One prong of the coalition’s strategy involves shutting down the New Fortress terminal.
Under U.S. law, plans to build the terminal should have been reviewed by a federal energy commission before construction began. That never happened, because New Fortress never submitted an application.
In March, Earthjustice filed a formal complaint calling on the commission to exercise its power to close the facility. The coalition is also seeking an investigation by the Puerto Rico Legislative Assembly.
“It’s the commission’s duty to protect communities,” says Murthy, the Earthjustice attorney representing the coalition.
While the coalition works to take down a gas terminal, it’s also seeking to guide Puerto Rico’s future energy investments in a more sustainable direction. Earthjustice and partners have been meeting with Rep. Raúl Grijalva (D-Ariz.) and Rep. Nydia Velázquez (D-N.Y.), who Murthy says are looking for ways to support clean energy on the island.

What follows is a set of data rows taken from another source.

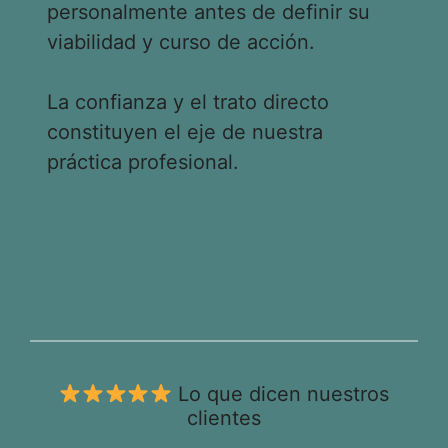
personalmente antes de definir su
viabilidad y curso de acción.
La confianza y el trato directo
constituyen el eje de nuestra
práctica profesional.
Lo que dicen nuestros
clientes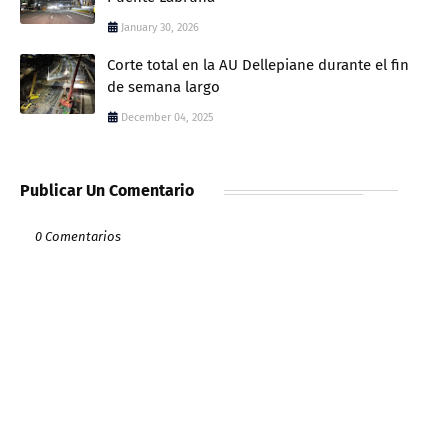
January 30, 2026
Corte total en la AU Dellepiane durante el fin
de semana largo
December 04, 2025
Publicar Un Comentario
0 Comentarios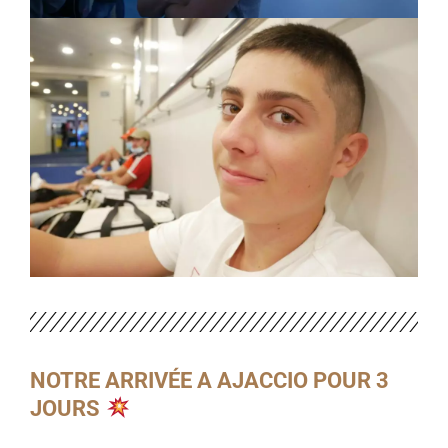
NOTRE ARRIVÉE A AJACCIO POUR 3
JOURS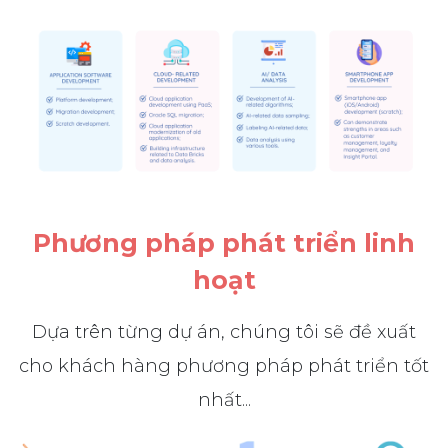
Phương pháp phát triển linh
hoạt
Dựa trên từng dự án, chúng tôi sẽ đề xuất
cho khách hàng phương pháp phát triển tốt
nhất...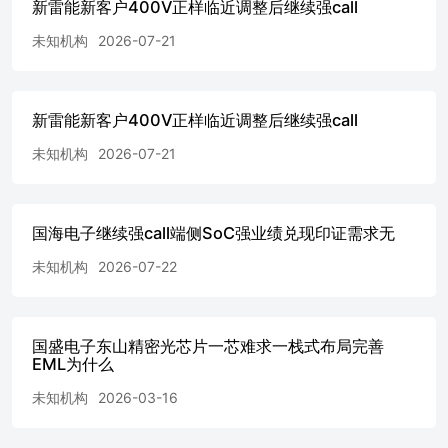
新雷能新客户400V正样临近调整后继续强call
未知机构
2026-07-21
新雷能新客户400V正样临近调整后继续强call
未知机构
2026-07-21
国海电子继续强call端侧SoC强业绩兑现印证需求无
未知机构
2026-07-22
国盛电子东山精密光芯片一芯难求一栈式布局完善
EML为什么
未知机构
2026-03-16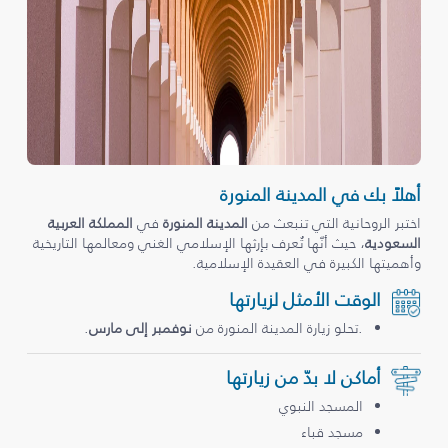
أهلاً بك في المدينة المنورة
اختبر الروحانية التي تنبعث من
المدينة المنورة
في
المملكة العربية
السعودية
، حيث أنّها تُعرف بإرثها الإسلامي الغني ومعالمها التاريخية
وأهميتها الكبيرة في العقيدة الإسلامية.
الوقت الأمثل لزيارتها
.تحلو زيارة المدينة المنورة من
نوفمبر إلى مارس
.
أماكن لا بدّ من زيارتها
المسجد النبوي
مسجد قباء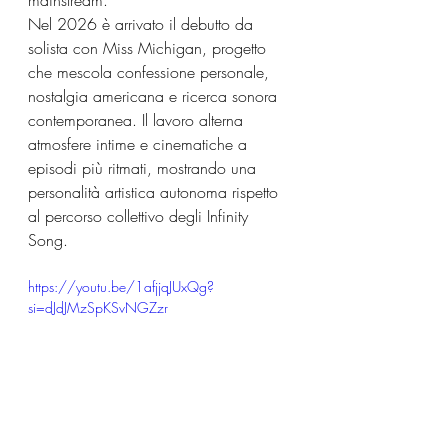
mainstream. 
Nel 2026 è arrivato il debutto da 
solista con Miss Michigan, progetto 
che mescola confessione personale, 
nostalgia americana e ricerca sonora 
contemporanea. Il lavoro alterna 
atmosfere intime e cinematiche a 
episodi più ritmati, mostrando una 
personalità artistica autonoma rispetto 
al percorso collettivo degli Infinity 
Song.
https://youtu.be/1afjjqJUxQg?
si=dJdJMzSpKSvNGZzr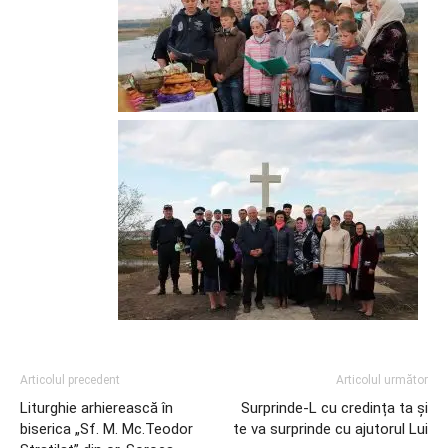
Articolul precedent
Articolul următor
Liturghie arhierească în
Surprinde-L cu credința ta și
biserica „Sf. M. Mc.Teodor
te va surprinde cu ajutorul Lui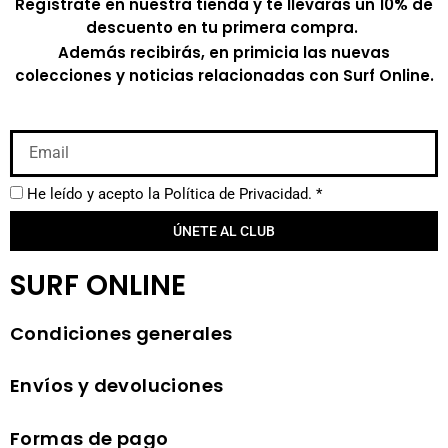
Regístrate en nuestra tienda y te llevarás un 10% de
descuento en tu primera compra.
Además recibirás, en primicia las nuevas
colecciones y noticias relacionadas con Surf Online.
He leído y acepto la
Política de Privacidad.
*
ÚNETE AL CLUB
SURF ONLINE
Condiciones generales
Envíos y devoluciones
Formas de pago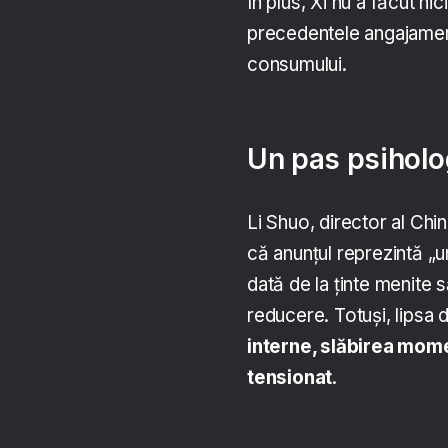
În plus, Xi nu a făcut nic
precedentele angajament
consumului.
Un pas psiholog
Li Shuo, director al Chi
că anunțul reprezintă „u
dată de la ținte menite s
reducere. Totuși, lipsa d
interne, slăbirea mome
tensionat
.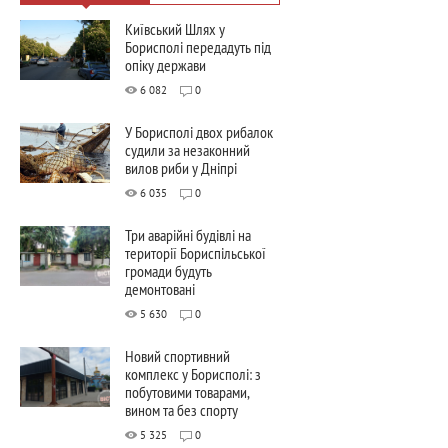
Київський Шлях у
Борисполі передадуть під
опіку держави
6 082
0
У Борисполі двох рибалок
судили за незаконний
вилов риби у Дніпрі
6 035
0
Три аварійні будівлі на
території Бориспільської
громади будуть
демонтовані
5 630
0
Новий спортивний
комплекс у Борисполі: з
побутовими товарами,
вином та без спорту
5 325
0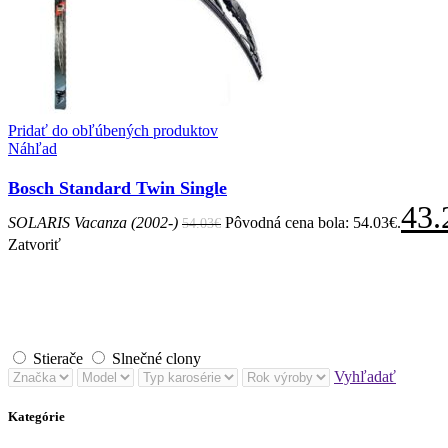
Pridať do obľúbených produktov
Náhľad
Bosch Standard Twin Single
43.
SOLARIS Vacanza (2002-)
Pôvodná cena bola: 54.03€.
54.03
€
Zatvoriť
Stierače
Slnečné clony
Vyhľadať
Kategórie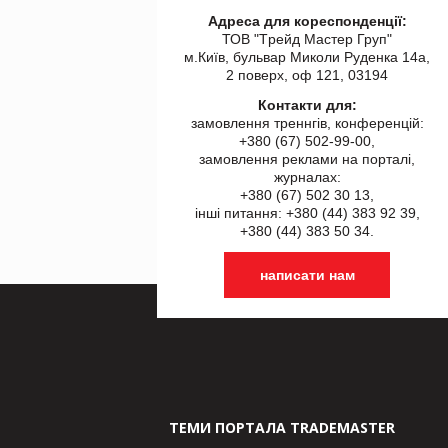
Адреса для кореспонденції:
ТОВ "Tрейд Мастер Груп"
м.Київ, бульвар Миколи Руденка 14а,
2 поверх, оф 121, 03194
Контакти для:
замовлення треннгів, конференцій:
+380 (67) 502-99-00,
замовлення реклами на порталі,
журналах:
+380 (67) 502 30 13,
інші питання: +380 (44) 383 92 39,
+380 (44) 383 50 34.
написати нам
ТЕМИ ПОРТАЛА TRADEMASTER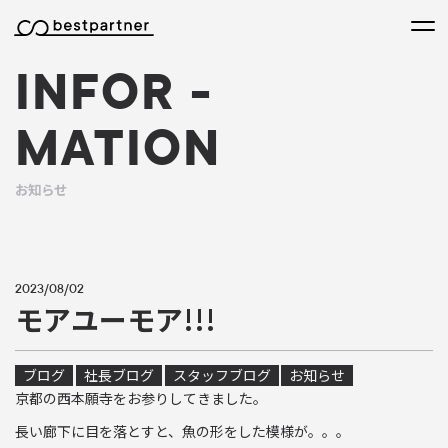
本文までスキップする
メニ
INFOR
-
MATION
お知らせ
2023/08/02
モアユーモア!!!
ブログ
社長ブログ
スタッフブログ
お知らせ
京都の西本願寺をお参りしてきました。
長い廊下に目を落とすと、魚の形をした模様が。。。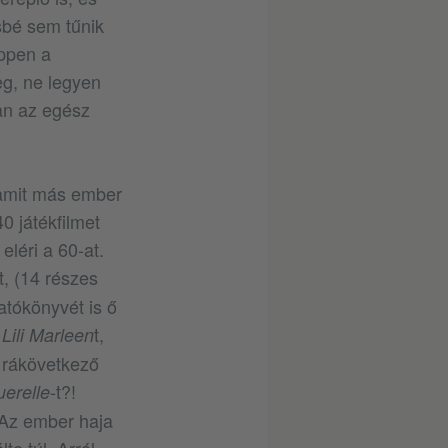
sbé sem tűnik
éppen a
eg, ne legyen
an az egész
 amit más ember
0 játékfilmet
eléri a 60-at.
t, (14 részes
atókönyvét is ő
a
t,
Lili Marleen
 rákövetkező
-t?!
erelle
? Az ember haja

Grijalva and Velázquez were two of 17 senators and congressional representatives, including Rep. Alexandria Ocasio-Cortez (D-N.Y.) and Sen. Chuck Schumer (D-N.Y.), who recently called on FEMA to ensure that the nearly $10 billion in recovery funds are used to bring renewable energy to the island.
There’s a long road ahead to reach the coalition’s vision for Puerto Rico. But Santiago says she believes it’s possible for Puerto Ricans to become producers, not just consumers, of energy.
“The citizens would reap the benefits of the energy system,” she says. “A radical energy system transformation is doable in Puerto Rico.”